* Given entries
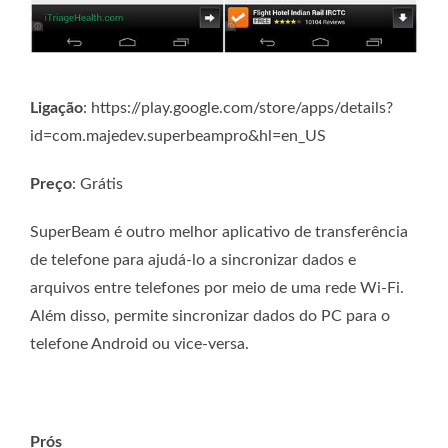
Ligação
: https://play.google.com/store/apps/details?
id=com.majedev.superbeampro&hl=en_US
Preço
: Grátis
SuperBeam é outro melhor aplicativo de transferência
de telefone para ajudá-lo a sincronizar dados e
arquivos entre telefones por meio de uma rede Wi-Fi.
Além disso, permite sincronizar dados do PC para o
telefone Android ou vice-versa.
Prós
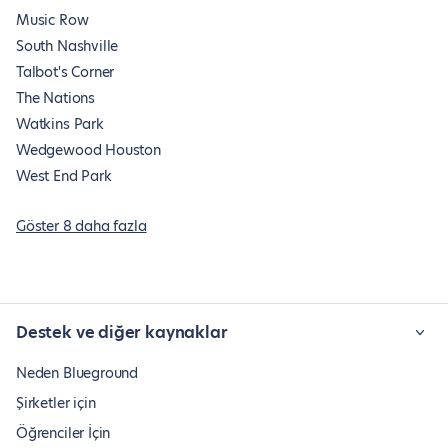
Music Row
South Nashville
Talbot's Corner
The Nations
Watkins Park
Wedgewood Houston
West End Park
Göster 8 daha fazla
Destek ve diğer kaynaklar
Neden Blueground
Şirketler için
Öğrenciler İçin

---

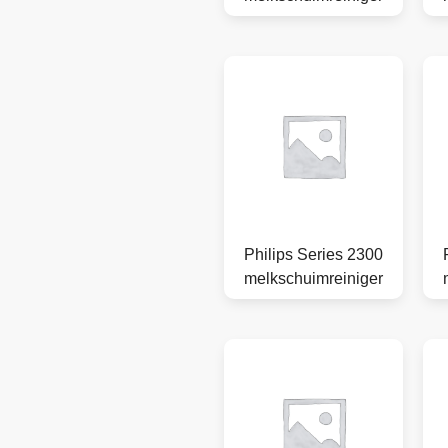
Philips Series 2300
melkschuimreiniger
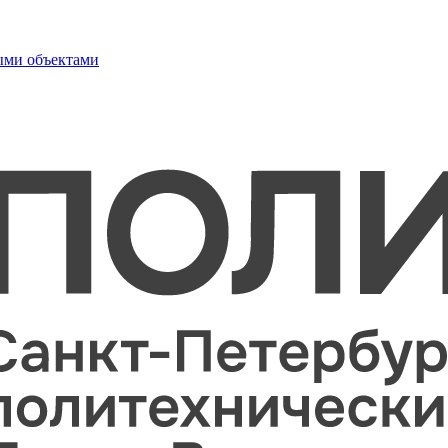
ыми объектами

* Problem to work on
Locate the word "sincronizar" in the records above, and return each line that has it.

* Result of the task
de telefone para ajudá-lo a sincronizar dados e
Além disso, permite sincronizar dados do PC para o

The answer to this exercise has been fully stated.